====== EXERCISE PASSAGE

Enjoying Media

Let’s face it, not everyone can game all the time. Sometimes you need to sit back and watch an episode of The Man in the High Castle, to get back to your center. When the original Xbox One was first launched, Microsoft was keen to display the media capabilities of the new console. There was even an announcement at one point that the Xbox One would gain the ability to function as a DVR for over-the-air broadcasts, although unfortunately that feature never made it to the console.

The Xbox One, and its successors, all include an HDMI input, as well as the ability for the Xbox to control your cable box with an IR blaster. The media capabilities are literally built right into the hardware.

The ability to watch TV through the Xbox is a nice bonus, since it doesn’t force you to change inputs on your television if you do all of your media consumption through the one box. You can set up the OneGuide in order to provide a channel lineup, or just control the cable box with your normal remote control. It works fine, and the new console doesn’t add or subtract anything from this experience.

Disc Playback

The Xbox One X, like the Xbox One S, offers the buyer a UHD Blu-Ray disc drive, which is a step up on the competition, which, as the name implies, allows you to watch UHD movies on disc. The Xbox team has improved the system capabilities with the latest update as well, and there’s now an option to allow your receiver to decode the audio, rather than passing uncompressed audio over HDMI. Some of us like to see the pretty lights on our receivers light up so we know everything is working, and this has been something that’s been missing since the Xbox One first launched.

Overall, there’s little to report here either good or bad. You’d expect a disc player to be able to play discs, and it does just fine with that, even if the movie offers HDR support. The one downside is that there’s no support for Dolby Vision, although that’s not available on every TV or disc.

Online Services

The world has changed, and with the rise in internet bandwidth, the way we consume media is changing rapidly. Online streaming of movies and music is now the norm, and if you have a good enough internet connection, you can pretty easily stream 4K HDR content as well.

Music

Let’s start with music. In a recent blog post, Microsoft announced that they are killing off their in-house music streaming service, Groove Music Pass. You’ll still be able to use Groove Music on your Xbox to listen to music you own, and have uploaded to OneDrive, but if you paid for the Groove Music Pass, subscription music is going away by the end of 2017. However, Spotify now has an app on the Xbox One, and you can port your playlists from Groove to Spotify until January 2018. Spotify doesn’t have all of the features of Groove, but it does get the job done. It even supports background music playback to stream while gaming.

============
====== INFORMATION SHOWN

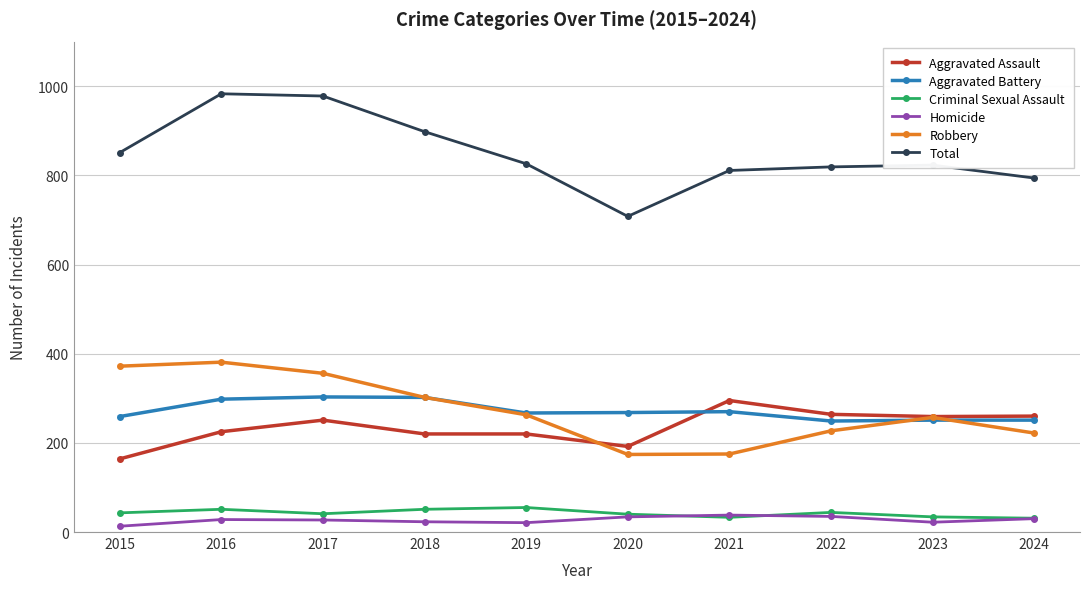

True or false: Aggravated Assault and Total intersect in this chart.

False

============

◆ **WORK INSTRUCTION 1**: Reproduce the Xbox media review between "Enjoying Media" and "to the console.", inclusive.
◆ **WORK INSTRUCTION 2**: Extend the Xbox media review with the passage that should follow its final sentence.

◆ **TASK ANSWER 1**:
Enjoying Media

Let’s face it, not everyone can game all the time. Sometimes you need to sit back and watch an episode of The Man in the High Castle, to get back to your center. When the original Xbox One was first launched, Microsoft was keen to display the media capabilities of the new console. There was even an announcement at one point that the Xbox One would gain the ability to function as a DVR for over-the-air broadcasts, although unfortunately that feature never made it to the console.

◆ **TASK ANSWER 2**:
If you subscribe to music through other services though, the results are spotty.

Amazon Prime

If you subscribe to Amazon Prime, Amazon does offer an Amazon Prime Video app on the Xbox One, and it offers 4K HDR content streaming as well at no extra charge. Fans of Amazon Prime original series such as The Grand Tour, or The Man in the High Castle, will be happy to know that this week the Amazon Prime video app is launching globally on Xbox.

Netflix

Netflix is of course on the Xbox One, and if you upgrade your subscription to premium, you can even enjoy the service in 4K HDR. Netflix recommends at least a 25 Mbps internet service for this, although when streaming 4K, the bandwidth Netflix uses is just over 15 Mpbs.

However, Netflix has a major flaw in their app, and this issue has been around since the Xbox One S launched over a year ago. As soon the Netflix app is started, the app switches immediately to HDR. This causes quite a few issues with the picture quality. All the menus have their color changed, and the entire app gets darker than normal. If you end up watching HDR content on Netflix, this is a temporary problem until you get to your content, but any SDR content you watch, which is most of the content on Netflix, has the colors completely destroyed by the Netflix app telling the TV that it’s HDR content.

Worse yet, in order to hit the high brightness levels required for HDR, some televisions have to crank up the backlight in order to display HDR content. If that’s the case, your TV could end up using far more power than it would need to be, and the result of all that extra power is a poor video experience.

It’s hard to believe that this issue has been around for over a year, but Netflix doesn’t seem to want to fix it. Amazingly, they’ve just added HDR support to the PlayStation 4 Pro, and they’ve built the PS4 Pro app with the exact same bug. But Netflix on a Roku, or even just the built-in Netflix on the LG TV used in the review, handles the scenario perfectly, only switching to HDR when HDR content is being displayed.

This one issue severely impacts the usability of either the Xbox One S, or the Xbox One X, as a media streaming device, since the only workaround is to disable HDR on the Xbox in settings before using the app. If it wasn’t Netflix, perhaps it would not be a huge deal, but when it’s the single largest streaming service, it’s a problem. This isn’t Microsoft’s problem per se, but regardless it’s a big strike against their new console for one of the most used media tasks.

YouTube TV

If you’re a fan of YouTube TV, you’ll want to know that just this week, YouTube has announced it’s going to be building a new YouTube TV app for the Xbox One lineup, which includes the new X model. Hopefully it also replaces the original YouTube app for the Xbox One, which hasn’t really changed since it was first brought to the console.

Microsoft Movies and TV

The built-in service for renting and buying movies is the Movies and TV app. The app works great, and there’s always access to the latest movies to buy or rent. However, the recent launch of Movies Anywhere, which allows you to watch purchased content on any supported device, mysteriously had no mention of Windows or the Xbox. This is a big deterrent to locking in your movies with the Xbox app, especially when Microsoft has only just killed their music streaming service.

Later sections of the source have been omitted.